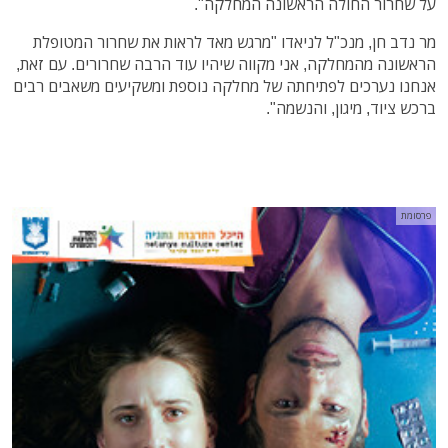
על שחרור החולה הראשונה המחלקה".
מר נדב חן, מנכ"ל לניאדו "מרגש מאד לראות את שחרור המטופלת
הראשונה מהמחלקה, אני מקווה שיהיו עוד הרבה שחרורים. עם זאת,
אנחנו נערכים לפתיחתה של מחלקה נוספת ומשקיעים משאבים רבים
ברכש ציוד, מיגון, והנשמה".
פרסומת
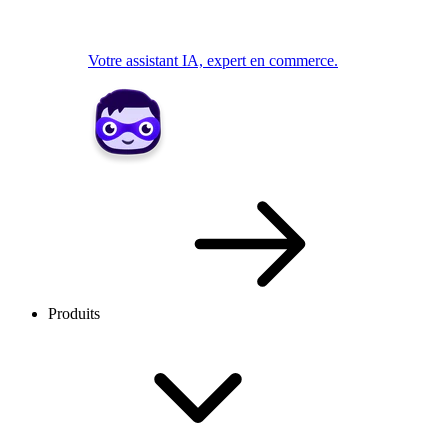
Votre assistant IA, expert en commerce.
Produits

**Your goal**
The records above need retyping in full. Omit the pictures, and change nothing else.

**Solved problem**
על שחרור החולה הראשונה המחלקה".
מר נדב חן, מנכ"ל לניאדו "מרגש מאד לראות את שחרור המטופלת
הראשונה מהמחלקה, אני מקווה שיהיו עוד הרבה שחרורים. עם זאת,
אנחנו נערכים לפתיחתה של מחלקה נוספת ומשקיעים משאבים רבים
ברכש ציוד, מיגון, והנשמה".
פרסומת
Votre assistant IA, expert en commerce.
Produits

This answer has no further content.